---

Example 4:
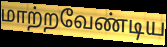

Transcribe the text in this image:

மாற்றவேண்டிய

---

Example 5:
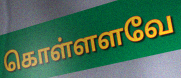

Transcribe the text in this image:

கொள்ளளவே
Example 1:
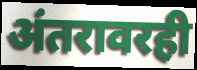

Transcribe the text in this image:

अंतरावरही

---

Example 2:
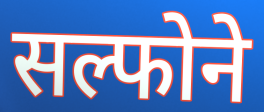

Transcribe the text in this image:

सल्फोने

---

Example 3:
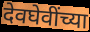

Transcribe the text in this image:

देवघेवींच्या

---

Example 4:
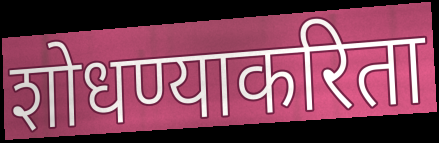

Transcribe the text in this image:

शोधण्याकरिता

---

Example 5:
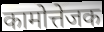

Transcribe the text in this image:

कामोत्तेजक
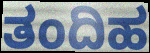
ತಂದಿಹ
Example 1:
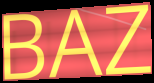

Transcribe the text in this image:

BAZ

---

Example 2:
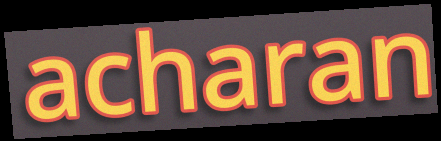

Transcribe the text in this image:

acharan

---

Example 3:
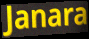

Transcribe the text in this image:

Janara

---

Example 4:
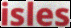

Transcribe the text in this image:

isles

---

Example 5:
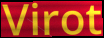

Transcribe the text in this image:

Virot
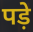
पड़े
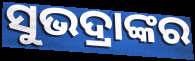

※

- Description of the task -
Once the pictures are removed, return the entries exactly as they stand.

- Result for this exercise -
---

Example 4:

Transcribe the text in this image:

மாற்றவேண்டிய

---

Example 5:

Transcribe the text in this image:

கொள்ளளவே
Example 1:

Transcribe the text in this image:

अंतरावरही

---

Example 2:

Transcribe the text in this image:

सल्फोने

---

Example 3:

Transcribe the text in this image:

देवघेवींच्या

---

Example 4:

Transcribe the text in this image:

शोधण्याकरिता

---

Example 5:

Transcribe the text in this image:

कामोत्तेजक
ತಂದಿಹ
Example 1:

Transcribe the text in this image:

BAZ

---

Example 2:

Transcribe the text in this image:

acharan

---

Example 3:

Transcribe the text in this image:

Janara

---

Example 4:

Transcribe the text in this image:

isles

---

Example 5:

Transcribe the text in this image:

Virot
पड़े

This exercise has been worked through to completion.